By trying to deny Hasan’s actions constituted a terrorist attack not only ignores the now obvious warning signs, it also elevates terrorists to something they are not. While portrayed as a larger than life, inhuman menace, real terrorists are nothing more than cowardly, pathetic scum lashing out at a world that won’t bend to their will.

Their attacks are the bloody actions of petulant children, not borne of philosophical differences and deserving harsh punishment with little consideration. Yet, we talk about them with a hushed fear, the same way children whisper about the schoolyard bully.

But like the schoolchildren who are greater in number, we are greater in ideology. Our concepts of freedom, liberty, tolerance, charity and spontaneous cooperation best promote the common good, although they require not only work to achieve, but also courage. Terrorists generally have a world view that has been handed down for centuries — that brutality, tyranny and fear are the tools needed to control the people. These tools are also the easiest to employ against the people, providing the path of least resistance.
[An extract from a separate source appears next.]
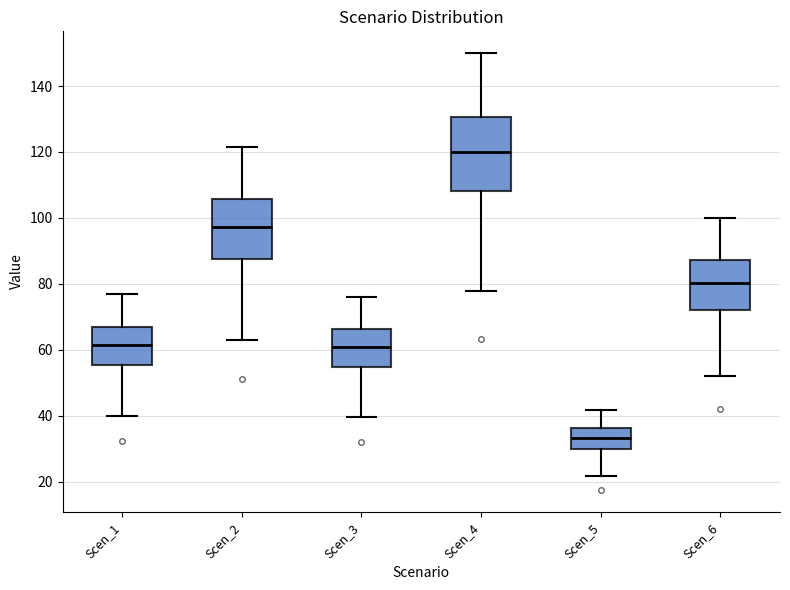

Which box is the tallest, from its lower edge to its upper edge?

Scen_4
As I sit and write this column on Veterans Day, my mind can’t help but think of those who chose to serve and defend our freedom but were senselessly struck down before they were given the chance. I also think of how easily it could have been any of my family or friends who are serving. I am humbled and saddened by the thought the Fort Hood victims faced a horror I thankfully avoided, but the sense of loss is still profound.

Hasan must be recognized for what he is — a terrorist — and be dealt with severely. We must then pursue and punish those who would act as he did and treat them with the same severity. To do otherwise would be a dishonor to those who fell at the hands of a coward.